** Data under study follows **
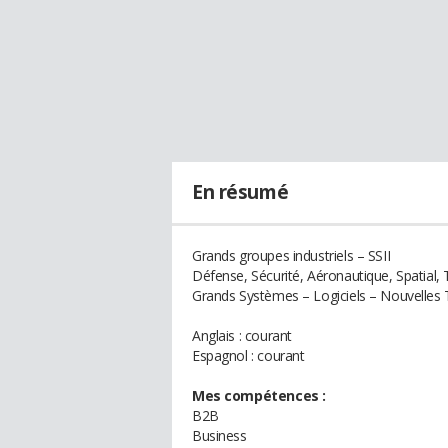
En résumé
Grands groupes industriels – SSII
Défense, Sécurité, Aéronautique, Spatial,
Grands Systèmes – Logiciels – Nouvelles
Anglais : courant
Espagnol : courant
Mes compétences :
B2B
Business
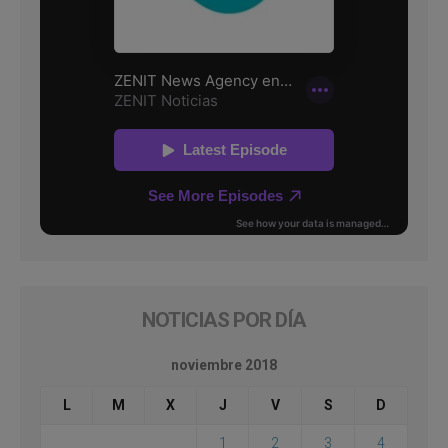
NOTICIAS POR DÍA
noviembre 2018
L
M
X
J
V
S
D
1
2
3
4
** End of Data under study **
▶ _Job item_:
Throughout the data above, copy all lines where the word "Grands" is found.

▶ _Task output_:
Grands groupes industriels – SSII
Grands Systèmes – Logiciels – Nouvelles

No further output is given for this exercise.